Exercise directions:
Copy out each of the lines below word for word, keeping their order.

*** Source data Section Begins ***

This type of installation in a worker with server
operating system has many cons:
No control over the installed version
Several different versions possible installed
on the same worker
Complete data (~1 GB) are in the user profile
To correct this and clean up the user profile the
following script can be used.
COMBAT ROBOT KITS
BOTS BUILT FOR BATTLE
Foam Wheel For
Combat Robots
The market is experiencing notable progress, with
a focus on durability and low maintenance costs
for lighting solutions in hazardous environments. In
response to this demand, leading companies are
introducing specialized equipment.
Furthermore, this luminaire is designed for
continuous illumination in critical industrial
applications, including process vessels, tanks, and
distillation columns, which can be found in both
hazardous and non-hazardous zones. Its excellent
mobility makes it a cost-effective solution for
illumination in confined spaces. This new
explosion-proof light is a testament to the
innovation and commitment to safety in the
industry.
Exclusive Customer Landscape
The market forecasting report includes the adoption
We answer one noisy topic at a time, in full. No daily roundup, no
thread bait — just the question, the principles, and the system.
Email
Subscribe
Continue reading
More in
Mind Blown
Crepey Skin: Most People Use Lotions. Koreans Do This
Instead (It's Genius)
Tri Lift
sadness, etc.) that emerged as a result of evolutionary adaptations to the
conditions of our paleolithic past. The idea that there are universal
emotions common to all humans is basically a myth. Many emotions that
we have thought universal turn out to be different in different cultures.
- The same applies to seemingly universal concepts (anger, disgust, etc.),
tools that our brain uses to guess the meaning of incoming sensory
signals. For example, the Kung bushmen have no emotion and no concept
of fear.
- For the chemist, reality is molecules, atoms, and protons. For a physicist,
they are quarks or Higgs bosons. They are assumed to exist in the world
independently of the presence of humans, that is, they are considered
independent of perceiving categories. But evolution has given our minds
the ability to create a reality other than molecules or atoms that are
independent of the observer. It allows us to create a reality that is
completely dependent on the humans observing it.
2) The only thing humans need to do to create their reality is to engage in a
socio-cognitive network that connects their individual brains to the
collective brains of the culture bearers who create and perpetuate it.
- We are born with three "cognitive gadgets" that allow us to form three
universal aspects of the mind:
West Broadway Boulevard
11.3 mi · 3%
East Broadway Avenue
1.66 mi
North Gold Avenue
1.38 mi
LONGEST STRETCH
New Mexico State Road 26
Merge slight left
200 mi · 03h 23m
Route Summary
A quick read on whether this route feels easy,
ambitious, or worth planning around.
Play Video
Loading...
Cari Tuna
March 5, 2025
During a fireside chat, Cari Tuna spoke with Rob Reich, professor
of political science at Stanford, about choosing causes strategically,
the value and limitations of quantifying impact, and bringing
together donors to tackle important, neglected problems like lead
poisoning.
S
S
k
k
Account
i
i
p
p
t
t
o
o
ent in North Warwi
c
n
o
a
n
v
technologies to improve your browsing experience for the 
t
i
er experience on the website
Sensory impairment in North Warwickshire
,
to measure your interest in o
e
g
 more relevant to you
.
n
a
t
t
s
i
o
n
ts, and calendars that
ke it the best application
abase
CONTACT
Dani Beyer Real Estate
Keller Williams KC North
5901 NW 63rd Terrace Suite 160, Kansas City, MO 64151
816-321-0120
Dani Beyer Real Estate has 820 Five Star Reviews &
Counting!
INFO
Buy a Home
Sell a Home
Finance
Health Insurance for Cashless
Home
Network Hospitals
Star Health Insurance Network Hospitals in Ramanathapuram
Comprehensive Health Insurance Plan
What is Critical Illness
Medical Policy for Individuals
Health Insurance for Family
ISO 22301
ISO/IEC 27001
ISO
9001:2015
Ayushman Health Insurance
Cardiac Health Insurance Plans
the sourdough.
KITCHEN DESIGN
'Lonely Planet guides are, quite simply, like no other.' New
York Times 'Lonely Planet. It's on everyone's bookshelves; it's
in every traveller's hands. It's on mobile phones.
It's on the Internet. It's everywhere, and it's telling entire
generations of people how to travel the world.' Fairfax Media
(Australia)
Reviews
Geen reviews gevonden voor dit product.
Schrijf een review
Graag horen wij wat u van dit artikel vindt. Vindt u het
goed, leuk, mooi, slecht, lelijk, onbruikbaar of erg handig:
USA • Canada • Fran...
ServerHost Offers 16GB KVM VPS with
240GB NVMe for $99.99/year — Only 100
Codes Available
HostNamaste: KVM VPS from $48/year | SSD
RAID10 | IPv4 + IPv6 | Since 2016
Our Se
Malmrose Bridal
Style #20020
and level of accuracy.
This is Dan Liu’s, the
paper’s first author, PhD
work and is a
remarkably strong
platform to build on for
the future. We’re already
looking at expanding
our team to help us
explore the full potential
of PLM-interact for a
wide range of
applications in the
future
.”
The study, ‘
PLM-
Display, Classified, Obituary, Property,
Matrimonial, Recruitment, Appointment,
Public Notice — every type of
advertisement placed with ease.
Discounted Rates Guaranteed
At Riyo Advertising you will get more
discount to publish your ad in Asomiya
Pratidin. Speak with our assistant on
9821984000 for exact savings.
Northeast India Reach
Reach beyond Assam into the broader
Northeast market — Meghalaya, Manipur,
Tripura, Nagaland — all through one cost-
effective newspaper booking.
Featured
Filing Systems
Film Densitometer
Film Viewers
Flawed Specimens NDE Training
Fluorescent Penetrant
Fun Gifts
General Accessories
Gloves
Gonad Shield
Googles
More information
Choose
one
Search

*** Source data Section Ends ***

Answer area:
This type of installation in a worker with server
operating system has many cons:
No control over the installed version
Several different versions possible installed
on the same worker
Complete data (~1 GB) are in the user profile
To correct this and clean up the user profile the
following script can be used.
COMBAT ROBOT KITS
BOTS BUILT FOR BATTLE
Foam Wheel For
Combat Robots
The market is experiencing notable progress, with
a focus on durability and low maintenance costs
for lighting solutions in hazardous environments. In
response to this demand, leading companies are
introducing specialized equipment.
Furthermore, this luminaire is designed for
continuous illumination in critical industrial
applications, including process vessels, tanks, and
distillation columns, which can be found in both
hazardous and non-hazardous zones. Its excellent
mobility makes it a cost-effective solution for
illumination in confined spaces. This new
explosion-proof light is a testament to the
innovation and commitment to safety in the
industry.
Exclusive Customer Landscape
The market forecasting report includes the adoption
We answer one noisy topic at a time, in full. No daily roundup, no
thread bait — just the question, the principles, and the system.
Email
Subscribe
Continue reading
More in
Mind Blown
Crepey Skin: Most People Use Lotions. Koreans Do This
Instead (It's Genius)
Tri Lift
sadness, etc.) that emerged as a result of evolutionary adaptations to the
conditions of our paleolithic past. The idea that there are universal
emotions common to all humans is basically a myth. Many emotions that
we have thought universal turn out to be different in different cultures.
- The same applies to seemingly universal concepts (anger, disgust, etc.),
tools that our brain uses to guess the meaning of incoming sensory
signals. For example, the Kung bushmen have no emotion and no concept
of fear.
- For the chemist, reality is molecules, atoms, and protons. For a physicist,
they are quarks or Higgs bosons. They are assumed to exist in the world
independently of the presence of humans, that is, they are considered
independent of perceiving categories. But evolution has given our minds
the ability to create a reality other than molecules or atoms that are
independent of the observer. It allows us to create a reality that is
completely dependent on the humans observing it.
2) The only thing humans need to do to create their reality is to engage in a
socio-cognitive network that connects their individual brains to the
collective brains of the culture bearers who create and perpetuate it.
- We are born with three "cognitive gadgets" that allow us to form three
universal aspects of the mind:
West Broadway Boulevard
11.3 mi · 3%
East Broadway Avenue
1.66 mi
North Gold Avenue
1.38 mi
LONGEST STRETCH
New Mexico State Road 26
Merge slight left
200 mi · 03h 23m
Route Summary
A quick read on whether this route feels easy,
ambitious, or worth planning around.
Play Video
Loading...
Cari Tuna
March 5, 2025
During a fireside chat, Cari Tuna spoke with Rob Reich, professor
of political science at Stanford, about choosing causes strategically,
the value and limitations of quantifying impact, and bringing
together donors to tackle important, neglected problems like lead
poisoning.
S
S
k
k
Account
i
i
p
p
t
t
o
o
ent in North Warwi
c
n
o
a
n
v
technologies to improve your browsing experience for the 
t
i
er experience on the website
Sensory impairment in North Warwickshire
,
to measure your interest in o
e
g
 more relevant to you
.
n
a
t
t
s
i
o
n
ts, and calendars that
ke it the best application
abase
CONTACT
Dani Beyer Real Estate
Keller Williams KC North
5901 NW 63rd Terrace Suite 160, Kansas City, MO 64151
816-321-0120
Dani Beyer Real Estate has 820 Five Star Reviews &
Counting!
INFO
Buy a Home
Sell a Home
Finance
Health Insurance for Cashless
Home
Network Hospitals
Star Health Insurance Network Hospitals in Ramanathapuram
Comprehensive Health Insurance Plan
What is Critical Illness
Medical Policy for Individuals
Health Insurance for Family
ISO 22301
ISO/IEC 27001
ISO
9001:2015
Ayushman Health Insurance
Cardiac Health Insurance Plans
the sourdough.
KITCHEN DESIGN
'Lonely Planet guides are, quite simply, like no other.' New
York Times 'Lonely Planet. It's on everyone's bookshelves; it's
in every traveller's hands. It's on mobile phones.
It's on the Internet. It's everywhere, and it's telling entire
generations of people how to travel the world.' Fairfax Media
(Australia)
Reviews
Geen reviews gevonden voor dit product.
Schrijf een review
Graag horen wij wat u van dit artikel vindt. Vindt u het
goed, leuk, mooi, slecht, lelijk, onbruikbaar of erg handig:
USA • Canada • Fran...
ServerHost Offers 16GB KVM VPS with
240GB NVMe for $99.99/year — Only 100
Codes Available
HostNamaste: KVM VPS from $48/year | SSD
RAID10 | IPv4 + IPv6 | Since 2016
Our Se
Malmrose Bridal
Style #20020
and level of accuracy.
This is Dan Liu’s, the
paper’s first author, PhD
work and is a
remarkably strong
platform to build on for
the future. We’re already
looking at expanding
our team to help us
explore the full potential
of PLM-interact for a
wide range of
applications in the
future
.”
The study, ‘
PLM-
Display, Classified, Obituary, Property,
Matrimonial, Recruitment, Appointment,
Public Notice — every type of
advertisement placed with ease.
Discounted Rates Guaranteed
At Riyo Advertising you will get more
discount to publish your ad in Asomiya
Pratidin. Speak with our assistant on
9821984000 for exact savings.
Northeast India Reach
Reach beyond Assam into the broader
Northeast market — Meghalaya, Manipur,
Tripura, Nagaland — all through one cost-
effective newspaper booking.
Featured
Filing Systems
Film Densitometer
Film Viewers
Flawed Specimens NDE Training
Fluorescent Penetrant
Fun Gifts
General Accessories
Gloves
Gonad Shield
Googles
More information
Choose
one
Search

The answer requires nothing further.